-- Instruction --
Would you return each record that follows word for word, without its pictures?

[Saved entries]
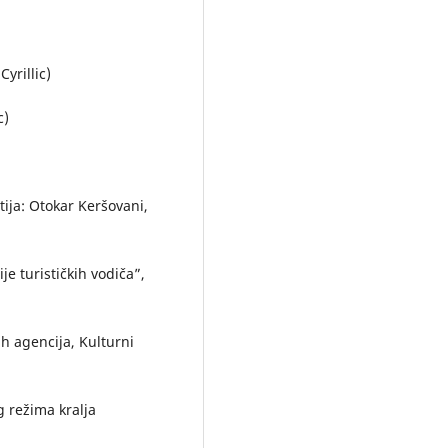
yrillic)
c)
atija: Otokar Keršovani,
je turističkih vodiča”,
ih agencija, Kulturni
g režima kralja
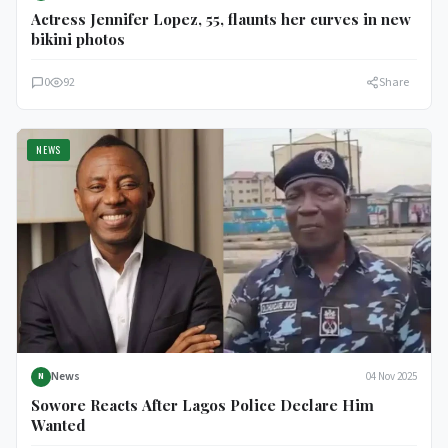
Actress Jennifer Lopez, 55, flaunts her curves in new
bikini photos
0
92
Share
NEWS
News
04 Nov 2025
N
Sowore Reacts After Lagos Police Declare Him
Wanted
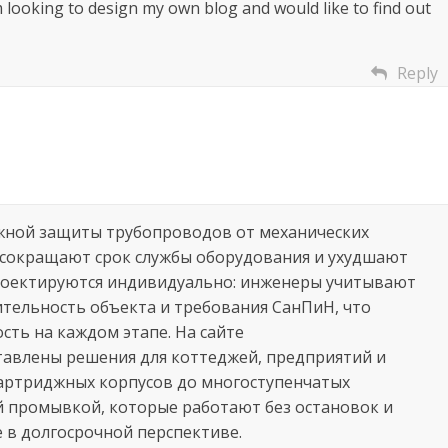
m looking to design my own blog and would like to find out
Reply
жной защиты трубопроводов от механических
 сокращают срок службы оборудования и ухудшают
роектируются индивидуально: инженеры учитывают
ительность объекта и требования СанПиН, что
ть на каждом этапе. На сайте
авлены решения для коттеджей, предприятий и
артриджных корпусов до многоступенчатых
 промывкой, которые работают без остановок и
 в долгосрочной перспективе.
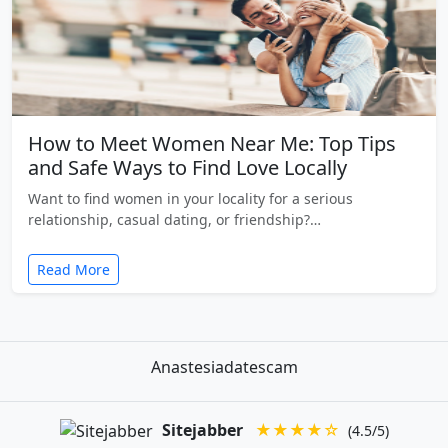
How to Meet Women Near Me: Top Tips
and Safe Ways to Find Love Locally
Want to find women in your locality for a serious
relationship, casual dating, or friendship?…
Read More
Anastesiadatescam
Sitejabber
★★★★☆
(4.5/5)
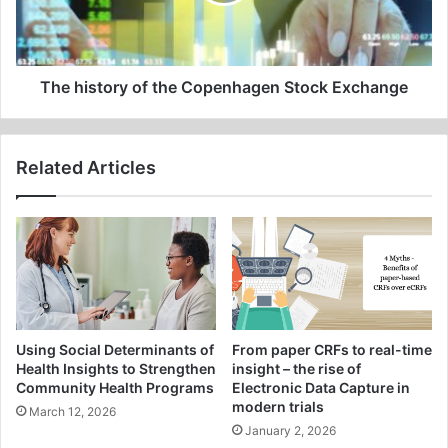
Stock
Exchange
The history of the Copenhagen Stock Exchange
Related Articles
Using Social Determinants of
From paper CRFs to real-time
Health Insights to Strengthen
insight – the rise of
Community Health Programs
Electronic Data Capture in
modern trials
March 12, 2026
January 2, 2026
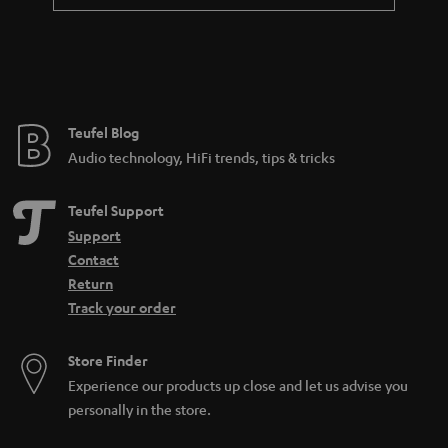
Teufel Blog
Audio technology, HiFi trends, tips & tricks
Teufel Support
Support
Contact
Return
Track your order
Store Finder
Experience our products up close and let us advise you
personally in the store.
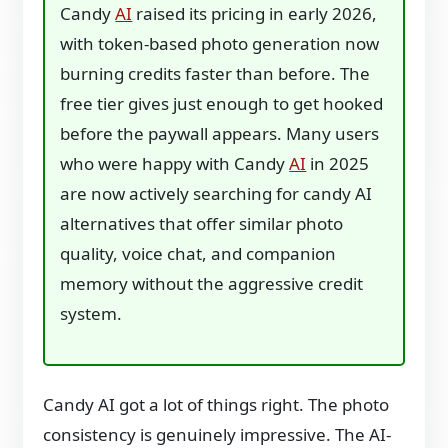
Candy
AI
raised its pricing in early 2026,
with token-based photo generation now
burning credits faster than before. The
free tier gives just enough to get hooked
before the paywall appears. Many users
who were happy with Candy
AI
in 2025
are now actively searching for candy AI
alternatives that offer similar photo
quality, voice chat, and companion
memory without the aggressive credit
system.
Candy AI got a lot of things right. The photo
consistency is genuinely impressive. The AI-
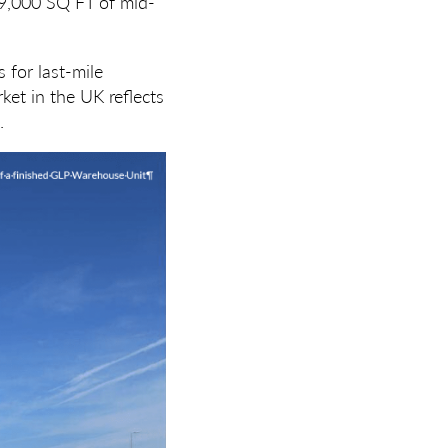
59,000 SQ FT of mid-
 for last-mile
ket in the UK reflects
.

-- Response box --
yrillic)
c)
atija: Otokar Keršovani,
je turističkih vodiča”,
ih agencija, Kulturni
g režima kralja
Actress Jennifer Lopez, 55, flaunts her curves in new
bikini photos
0
92
Share
NEWS
News
04 Nov 2025
N
Sowore Reacts After Lagos Police Declare Him
Wanted
m looking to design my own blog and would like to find out
Reply
жной защиты трубопроводов от механических
 сокращают срок службы оборудования и ухудшают
роектируются индивидуально: инженеры учитывают
ительность объекта и требования СанПиН, что
ть на каждом этапе. На сайте
авлены решения для коттеджей, предприятий и
артриджных корпусов до многоступенчатых
 промывкой, которые работают без остановок и
 в долгосрочной перспективе.
How to Meet Women Near Me: Top Tips
and Safe Ways to Find Love Locally
Want to find women in your locality for a serious
relationship, casual dating, or friendship?…
Read More
Anastesiadatescam
Sitejabber
★★★★☆
(4.5/5)
Stock
Exchange
The history of the Copenhagen Stock Exchange
Related Articles
Using Social Determinants of
From paper CRFs to real-time
Health Insights to Strengthen
insight – the rise of
Community Health Programs
Electronic Data Capture in
modern trials
March 12, 2026
January 2, 2026
Teufel Blog
Audio technology, HiFi trends, tips & tricks
Teufel Support
Support
Contact
Return
Track your order
Store Finder
Experience our products up close and let us advise you
personally in the store.
Candy
AI
raised its pricing in early 2026,
with token-based photo generation now
burning credits faster than before. The
free tier gives just enough to get hooked
before the paywall appears. Many users
who were happy with Candy
AI
in 2025
are now actively searching for candy AI
alternatives that offer similar photo
quality, voice chat, and companion
memory without the aggressive credit
system.
Candy AI got a lot of things right. The photo
consistency is genuinely impressive. The AI-
59,000 SQ FT of mid-
 for last-mile
ket in the UK reflects
.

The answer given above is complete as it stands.